Re: [PATCH-v2 7/7] pnfsblock: alloc short extent before submit bio

[Date Prev][Date Next][Thread Prev][Thread Next][Date Index][Thread Index]

 



On 11/10/2011 10:25 AM, Peng Tao wrote:
> As discussed earlier, it is better for block client to allocate memory for
> tracking extents state before submitting bio. So the patch does it by allocating
> a short_extent for every INVALID extent touched by write pagelist and for
> every zeroing page we created, saving them in layout header. Then in end_io we
> can just use them to create commit list items and avoid memory allocation there.
> 
> Signed-off-by: Peng Tao <peng_tao@xxxxxxx>
> ---
>  fs/nfs/blocklayout/blocklayout.c |   74 +++++++++++++++++++++++++++++--------
>  fs/nfs/blocklayout/blocklayout.h |    9 ++++-
>  fs/nfs/blocklayout/extents.c     |   62 +++++++++++++++++++++++++++-----
>  3 files changed, 119 insertions(+), 26 deletions(-)

## RECORDS SUPPLIED
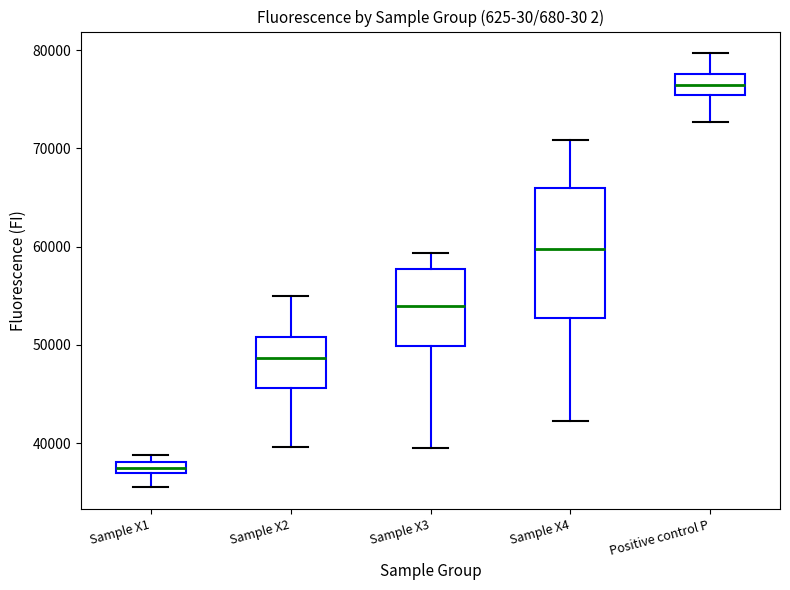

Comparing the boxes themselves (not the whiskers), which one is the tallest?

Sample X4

* * *

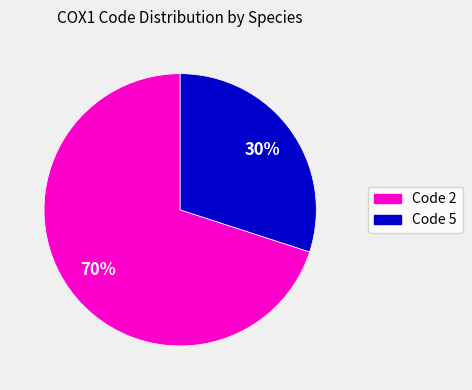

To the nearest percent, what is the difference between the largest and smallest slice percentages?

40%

## JOB ITEM
List every file path that the patch message names as changed. Work only from the patch message, not from the items.

## TASK SOLUTION
fs/nfs/blocklayout/blocklayout.c
fs/nfs/blocklayout/blocklayout.h
fs/nfs/blocklayout/extents.c